Russia's Powerful Technological Rise Will Be the Best Response to Western Sanctions
According to the Reuters news agency, the United States and its allies could impose a set of sanctions aimed at reducing Russia's industrial potential as punishment for the "invasion of Ukraine". The threat is very real and very serious. How could our country respond to the "hegemon"?
Peter Harrell, White House National Security Council Officer for International Affairs economics and competitiveness, said the following on this occasion:
The intention in this case is to reduce Russia's industrial potential and production capacity over time, not to act against ordinary Russian consumers.
He did not list all the retaliatory steps, but it is known about the intention to impose sanctions on the Russian banking sector, which will lead to an outflow of capital and the subsequent ruin of financial institutions, as well as large-scale "export restrictions", which mean, in particular, a ban for the sale to Russia of computer microchips and other electronics using American Technology. It is reported that Washington has begun consultations with Seoul and Taipei, as well as with the world's largest banks associated with Russian financial institutions.
The threat is serious, but quite expected. How can Moscow respond to this challenge?
In fact, very few. For example, to the detriment of their own enterprises, it is possible to ban the supply of titanium or Russian fuel oil to American refineries to the United States and Europe. This will have a certain negative effect, but it will not bring Washington and Brussels to their knees. Production chains will be rebuilt and the US and the EU will find a replacement for our raw materials, while domestic producers will simply be left without a sales market. So so idea. What remains?
On the Runet, one can now come across a rather curious assumption, according to which, in response to such tough sanctions, Moscow will have to break off diplomatic relations with Washington, which supposedly will completely untie its hands in relation to American intellectual property. They say that today we play by Western rules and cannot just copy their iPhones, and then we can and will replace everything that we are forbidden to supply from the West. The idea is undoubtedly interesting, but the pitfalls are immediately visible already at the first approximation.
So, even copying foreign technologies will require a serious production and scientific and technical base. It will take a large amount of expensive foreign high-tech equipment, and most importantly - professional staff. In recent decades, it has been fashionable to be a lawyer or a top manager, but not a nerdy engineer or a welder. In our realities, the imposition of an embargo on the supply of high-tech products to Russia will first lead to a shortage, and then to “import substitution” through all sorts of workarounds with a noticeable increase in the cost of products for the end consumer.
Nevertheless, for all the naivety of such an assumption, a certain rational grain is contained in it. American policy they already say in plain text that their main task is to stop and throw back the industrial development of their competitors, China and Russia, preferably in the Stone Age. And sending the United States away with their intellectual property rights would probably be the most rational solution.
What is the complexity of technological development for our country, in addition to the collapse of the Soviet education system and the de-industrialization of the remnants of industry? The fact that the United States and Western Europe are ahead of us for many decades, while all their technologies are protected by patents. In order to prevent competitors from developing and patenting some alternative technological solutions, so-called “patent umbrellas” are created. For the right to use someone else's intellectual property, you must pay by purchasing a license. This is provided that the copyright holder is ready to sell it. As a rule, multinational corporations sell licenses only for obsolete technologies that are no longer of interest to them, but continue to receive royalties for them. What if they ban the use of their intellectual property by revoking the license?

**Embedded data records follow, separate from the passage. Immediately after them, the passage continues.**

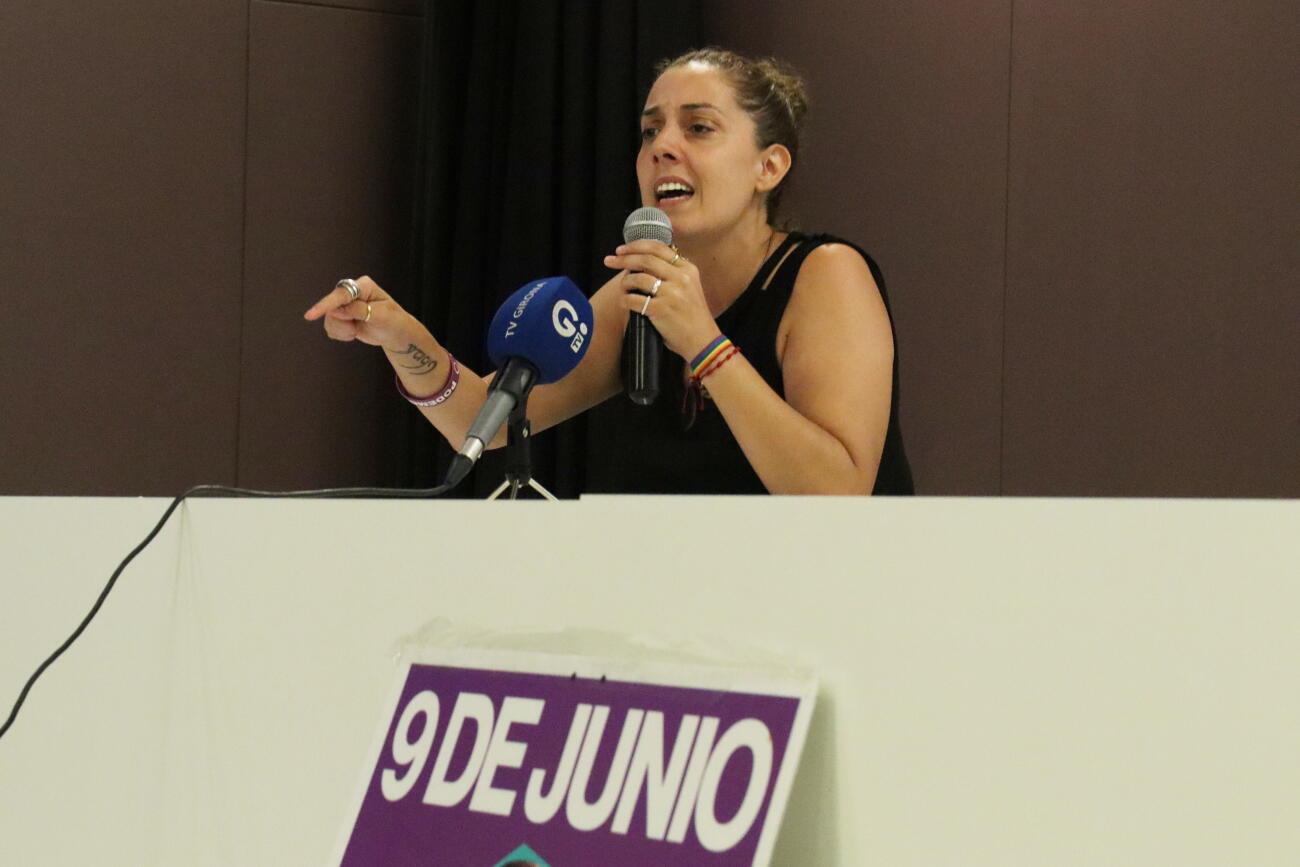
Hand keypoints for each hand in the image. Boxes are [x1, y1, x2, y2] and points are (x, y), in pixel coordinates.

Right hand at [303, 275, 417, 349]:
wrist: (396, 333)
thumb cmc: (394, 321)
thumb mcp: (381, 315)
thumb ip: (359, 311)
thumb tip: (336, 310)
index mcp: (363, 286)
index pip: (340, 294)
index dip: (325, 305)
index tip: (310, 315)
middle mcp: (351, 292)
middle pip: (331, 309)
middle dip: (342, 324)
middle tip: (356, 329)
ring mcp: (344, 304)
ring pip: (329, 320)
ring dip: (343, 330)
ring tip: (357, 330)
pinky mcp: (340, 316)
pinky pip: (330, 328)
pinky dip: (341, 334)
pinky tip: (354, 332)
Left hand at [603, 241, 719, 359]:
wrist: (703, 340)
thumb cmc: (693, 315)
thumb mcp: (690, 287)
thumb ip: (672, 273)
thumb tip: (641, 263)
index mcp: (687, 269)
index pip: (658, 248)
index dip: (636, 246)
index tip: (621, 250)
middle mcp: (681, 277)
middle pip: (645, 259)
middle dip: (623, 259)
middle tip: (609, 260)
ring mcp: (672, 293)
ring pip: (638, 278)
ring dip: (624, 282)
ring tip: (622, 288)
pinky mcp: (662, 310)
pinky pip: (634, 300)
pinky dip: (625, 300)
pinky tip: (624, 302)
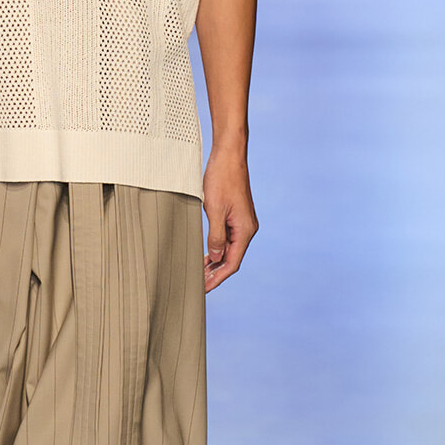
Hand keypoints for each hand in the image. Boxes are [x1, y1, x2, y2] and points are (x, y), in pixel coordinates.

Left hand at [202, 145, 257, 292]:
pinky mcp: (236, 216)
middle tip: (197, 285)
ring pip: (229, 250)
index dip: (217, 278)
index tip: (203, 288)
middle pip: (232, 259)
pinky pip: (227, 239)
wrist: (228, 156)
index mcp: (245, 230)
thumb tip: (216, 258)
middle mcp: (247, 229)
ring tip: (199, 274)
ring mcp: (242, 222)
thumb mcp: (214, 210)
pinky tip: (206, 255)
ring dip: (215, 263)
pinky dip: (216, 249)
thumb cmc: (221, 179)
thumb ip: (216, 236)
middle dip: (215, 274)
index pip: (232, 263)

Playing by the rules of the West means deliberately dooming yourself to a technological lag. China owes much of its development to simply ignoring patent infringement claims and forcing foreign companies to form joint ventures and share licenses. Can we use the Chinese experience?
Have to. If Russia is banned from supplying critically important high-tech products, then we will simply have to start copying foreign technologies. If our country throws off the restrictions imposed on it in the field of intellectual property, this will allow it to make a real leap forward. At the same time, of course, access to the West will be closed to domestic products, which will entail the need to create a capacious domestic market by expanding it. After the closing of the technological “Iron Curtain” on the other side, Russia will have to “recapture” Ukraine from the United States and the European Union, “crush” Belarus, Kazakhstan and other countries of the post-Soviet space, starting an active expansionist policy outside the CIS. This will not be a matter of "imperial" ambitions, but of banal survival.
Russia's powerful technological and economic rise will be the best response to Western sanctions. Therefore, it would be smarter to start implementing it not under the conditions of an already imposed embargo, but proactively: by hiring highly paid foreign specialists, sending our own abroad to train and study, purchasing the necessary equipment and opening joint ventures with Chinese partners.